REQUIREMENT: Copy the data below exactly, omitting any picture it contains.
=== Section Start ===
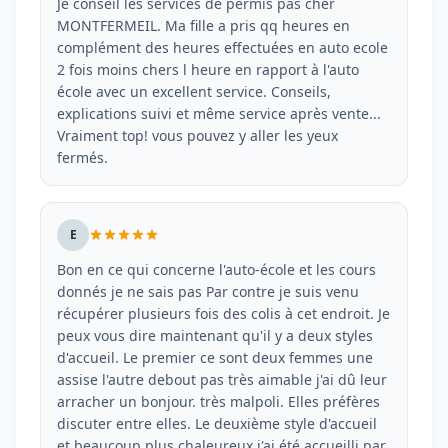
Je conseil les services de permis pas cher
MONTFERMEIL. Ma fille a pris qq heures en
complément des heures effectuées en auto ecole
2 fois moins chers l heure en rapport à l'auto
école avec un excellent service. Conseils,
explications suivi et même service après vente...
Vraiment top! vous pouvez y aller les yeux
fermés.
E
Bon en ce qui concerne l'auto-école et les cours
donnés je ne sais pas Par contre je suis venu
récupérer plusieurs fois des colis à cet endroit. Je
peux vous dire maintenant qu'il y a deux styles
d'accueil. Le premier ce sont deux femmes une
assise l'autre debout pas très aimable j'ai dû leur
arracher un bonjour. très malpoli. Elles préfères
discuter entre elles. Le deuxième style d'accueil
et beaucoup plus chaleureux j'ai été accueilli par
=== Section End ===
OUTPUT:
Je conseil les services de permis pas cher
MONTFERMEIL. Ma fille a pris qq heures en
complément des heures effectuées en auto ecole
2 fois moins chers l heure en rapport à l'auto
école avec un excellent service. Conseils,
explications suivi et même service après vente...
Vraiment top! vous pouvez y aller les yeux
fermés.
E
Bon en ce qui concerne l'auto-école et les cours
donnés je ne sais pas Par contre je suis venu
récupérer plusieurs fois des colis à cet endroit. Je
peux vous dire maintenant qu'il y a deux styles
d'accueil. Le premier ce sont deux femmes une
assise l'autre debout pas très aimable j'ai dû leur
arracher un bonjour. très malpoli. Elles préfères
discuter entre elles. Le deuxième style d'accueil
et beaucoup plus chaleureux j'ai été accueilli par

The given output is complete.